Monday, May 8, 2017

Sleight

Year: 2017
Genre: Drama
Directed: J.D. Dillard
Stars: Jacob Latimore, Seychelle Gabriel, Dule Hill, Storm Reid, Sasheer Zamata, Michael Villar, Brandon Johnson, Cameron Esposito, Andrew Fitzpatrick, Jay Walker, Frank Clem
Production: BH Tilt

Sleight borrows heavily from two very recent and very disparaged movie traditions: the proselytizing social drama and the cheaply made superhero fan film. One has been the last vestige of old-fashioned melodrama, cloaked in an inflated sense of self-importance. The other has a robust life on Youtube sure, but you can't really say that fan films are things of cinematic brilliance - until now.

Well, I suppose there were a few noted exceptions.
Sleight focuses on the life of a young street magician and brilliant engineering prodigy whose mother's untimely death coerces him into a life of petty crime. Bo (Latimore) makes a decent living as a drug dealer, partially because his sleight of hand abilities keeps him out of the clink and partially because his boss Angelo (Hill) has taken him under his smooth talking, business oriented wing.

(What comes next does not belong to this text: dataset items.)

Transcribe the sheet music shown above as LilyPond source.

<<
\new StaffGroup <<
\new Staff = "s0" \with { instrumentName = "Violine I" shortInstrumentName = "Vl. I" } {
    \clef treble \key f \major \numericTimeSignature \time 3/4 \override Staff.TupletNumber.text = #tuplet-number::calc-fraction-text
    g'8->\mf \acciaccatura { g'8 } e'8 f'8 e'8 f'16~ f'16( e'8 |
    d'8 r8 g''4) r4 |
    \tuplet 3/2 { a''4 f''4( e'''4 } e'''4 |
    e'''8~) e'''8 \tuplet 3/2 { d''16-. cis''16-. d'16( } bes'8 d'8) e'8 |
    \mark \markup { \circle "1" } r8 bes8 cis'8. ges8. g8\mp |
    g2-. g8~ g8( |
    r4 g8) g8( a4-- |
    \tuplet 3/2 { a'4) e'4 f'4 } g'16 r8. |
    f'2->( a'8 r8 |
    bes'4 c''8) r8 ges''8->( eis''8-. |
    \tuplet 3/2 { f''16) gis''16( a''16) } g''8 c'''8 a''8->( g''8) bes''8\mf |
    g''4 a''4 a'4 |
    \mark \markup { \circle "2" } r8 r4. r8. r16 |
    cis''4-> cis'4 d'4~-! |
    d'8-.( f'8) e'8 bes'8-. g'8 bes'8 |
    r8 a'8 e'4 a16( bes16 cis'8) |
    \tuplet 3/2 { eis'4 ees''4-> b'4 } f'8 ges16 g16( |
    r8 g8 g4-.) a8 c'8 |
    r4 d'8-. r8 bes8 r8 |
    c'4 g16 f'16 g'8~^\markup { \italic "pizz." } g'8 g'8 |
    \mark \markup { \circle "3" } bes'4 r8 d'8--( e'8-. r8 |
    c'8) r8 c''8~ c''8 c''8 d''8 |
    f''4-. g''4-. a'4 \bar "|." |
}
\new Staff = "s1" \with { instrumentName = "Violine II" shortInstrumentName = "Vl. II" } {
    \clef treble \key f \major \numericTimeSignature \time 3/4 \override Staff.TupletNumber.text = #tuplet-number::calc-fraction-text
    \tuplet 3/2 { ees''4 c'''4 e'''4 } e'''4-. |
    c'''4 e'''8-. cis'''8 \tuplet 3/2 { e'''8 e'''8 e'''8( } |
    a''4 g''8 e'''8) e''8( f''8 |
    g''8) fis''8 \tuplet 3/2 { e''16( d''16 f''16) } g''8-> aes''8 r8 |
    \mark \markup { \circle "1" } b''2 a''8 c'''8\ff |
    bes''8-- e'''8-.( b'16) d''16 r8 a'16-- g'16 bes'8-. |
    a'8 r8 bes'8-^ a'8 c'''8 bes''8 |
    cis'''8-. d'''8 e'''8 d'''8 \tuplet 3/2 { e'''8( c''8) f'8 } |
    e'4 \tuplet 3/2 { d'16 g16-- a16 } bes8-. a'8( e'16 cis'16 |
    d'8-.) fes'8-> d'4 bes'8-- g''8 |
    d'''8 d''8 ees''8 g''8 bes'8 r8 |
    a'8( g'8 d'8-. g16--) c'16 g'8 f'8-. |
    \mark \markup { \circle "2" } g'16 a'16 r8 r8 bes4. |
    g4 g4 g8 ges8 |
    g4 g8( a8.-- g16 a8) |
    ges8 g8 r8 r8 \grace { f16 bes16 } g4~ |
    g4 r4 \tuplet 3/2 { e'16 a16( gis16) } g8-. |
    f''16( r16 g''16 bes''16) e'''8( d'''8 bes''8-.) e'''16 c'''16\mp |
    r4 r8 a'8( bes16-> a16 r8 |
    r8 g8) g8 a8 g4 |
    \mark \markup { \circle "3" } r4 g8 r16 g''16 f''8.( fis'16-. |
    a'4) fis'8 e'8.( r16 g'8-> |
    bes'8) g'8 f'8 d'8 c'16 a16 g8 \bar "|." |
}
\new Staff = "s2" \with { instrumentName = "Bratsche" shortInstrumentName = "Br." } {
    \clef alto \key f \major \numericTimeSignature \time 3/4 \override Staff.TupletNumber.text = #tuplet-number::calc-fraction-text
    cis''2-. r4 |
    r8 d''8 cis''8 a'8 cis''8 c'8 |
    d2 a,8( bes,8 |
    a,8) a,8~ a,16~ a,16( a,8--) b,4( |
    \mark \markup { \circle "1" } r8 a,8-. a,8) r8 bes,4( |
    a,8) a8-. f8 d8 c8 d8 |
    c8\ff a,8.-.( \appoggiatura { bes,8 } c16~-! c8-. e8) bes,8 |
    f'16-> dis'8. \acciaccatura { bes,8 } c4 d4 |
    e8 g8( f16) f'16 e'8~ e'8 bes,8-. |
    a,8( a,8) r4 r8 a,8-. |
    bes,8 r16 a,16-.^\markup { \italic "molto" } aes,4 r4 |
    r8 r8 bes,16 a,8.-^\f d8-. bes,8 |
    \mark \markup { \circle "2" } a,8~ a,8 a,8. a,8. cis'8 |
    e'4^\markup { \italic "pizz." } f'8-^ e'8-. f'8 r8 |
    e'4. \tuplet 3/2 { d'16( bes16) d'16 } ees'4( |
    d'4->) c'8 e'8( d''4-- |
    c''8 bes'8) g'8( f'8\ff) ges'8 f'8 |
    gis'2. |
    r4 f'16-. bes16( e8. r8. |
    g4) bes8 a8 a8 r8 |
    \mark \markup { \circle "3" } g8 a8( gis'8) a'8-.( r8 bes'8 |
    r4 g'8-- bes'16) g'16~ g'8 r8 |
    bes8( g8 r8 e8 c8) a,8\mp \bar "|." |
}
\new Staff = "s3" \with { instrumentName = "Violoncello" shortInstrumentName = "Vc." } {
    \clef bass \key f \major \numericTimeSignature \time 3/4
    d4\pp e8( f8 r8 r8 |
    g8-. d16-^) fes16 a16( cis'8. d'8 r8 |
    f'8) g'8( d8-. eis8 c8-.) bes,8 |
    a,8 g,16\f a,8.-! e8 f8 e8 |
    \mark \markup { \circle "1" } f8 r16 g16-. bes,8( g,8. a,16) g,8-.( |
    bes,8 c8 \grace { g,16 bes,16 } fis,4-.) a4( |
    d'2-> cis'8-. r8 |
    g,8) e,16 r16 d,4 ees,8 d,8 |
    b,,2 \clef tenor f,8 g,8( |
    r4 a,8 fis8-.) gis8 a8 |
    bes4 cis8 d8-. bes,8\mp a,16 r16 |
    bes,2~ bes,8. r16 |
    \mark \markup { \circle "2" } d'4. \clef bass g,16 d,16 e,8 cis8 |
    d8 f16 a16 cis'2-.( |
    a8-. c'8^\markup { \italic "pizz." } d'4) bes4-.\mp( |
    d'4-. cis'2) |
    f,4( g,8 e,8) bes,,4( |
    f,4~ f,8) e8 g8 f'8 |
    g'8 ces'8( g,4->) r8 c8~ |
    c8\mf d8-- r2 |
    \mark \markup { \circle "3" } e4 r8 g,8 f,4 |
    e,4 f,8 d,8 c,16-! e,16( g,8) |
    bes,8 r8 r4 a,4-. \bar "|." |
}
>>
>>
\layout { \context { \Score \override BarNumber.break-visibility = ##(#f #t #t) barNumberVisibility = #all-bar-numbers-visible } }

To say more would constitute spoilers so I'll only say that the movie and specifically its trailer can be blamed for a bit of a bait and switch where the plot is concerned. Those who managed to see the trailer might well be expecting a superhero origin story and not a squalid urban drama. Yet for the majority of the movie that's basically what you get. At first I felt a little, shall we say slighted. But after settling in and ingratiating myself to the characters, the movie's genre-bending plot became something truly new and different.

At the head of it all is the young Jacob Latimore, who's vulnerability and magnetic stage presence as Bo grounds the film, like his Houdini poster centers his bedroom. Every decision the character makes, good and bad (though mostly bad) feels organic and tragically real. Put in a desperate scenario, Bo finds solace in his new girlfriend (Gabriel) his sister (Reid) and his neighbor (Zamata) all of whom try to save him from falling further in a hole of debt and danger. Yet even they fall short; not because of a lack of love or hubris which usually becomes the case in movies like this - but because Bo's desire to just be runs counter to what his world expects from him. Finding no hope in the real, Bo ultimately finds some form of escape in the fantastical, the unexpected, the heroic.

The film's passion really shines through with a vivacious balance of understated drama, familial warmth and staged cleverness. There are only a limited amount of sets and scenes yet with each L.A. club and Bel-Air estate there's a new dimension to everything. It can be said that freshman director J.D. Dillard does more with a two bedroom, one bath house than most directors think to do with an entire sound set.

This wizard right here is your villain.
Of course the film's far from perfect and has some huge problems that would otherwise mar a film of this size and scope. The largest problem stems from the casting of Dule Hill who plays against type as Bo's cutthroat supplier. The script allows him to do some truly despicable things yet his wispy goatee can't hide the fact that the baby-faced actor is far too out of his wheelhouse to seem menacing. Additionally, while the ending is worth the wait overall, one can't help but notice that the emotions become smaller as the set-pieces become bigger.

Sleight is chalked full of  ingredients we've seen before but never together in one movie and certainly not to this extent.  It's an audacious pop experiment. One whose skeletal budget only sells its earnestness. It's the kind of movie that makes me think the future of independent film isn't as dark as it sometimes appears.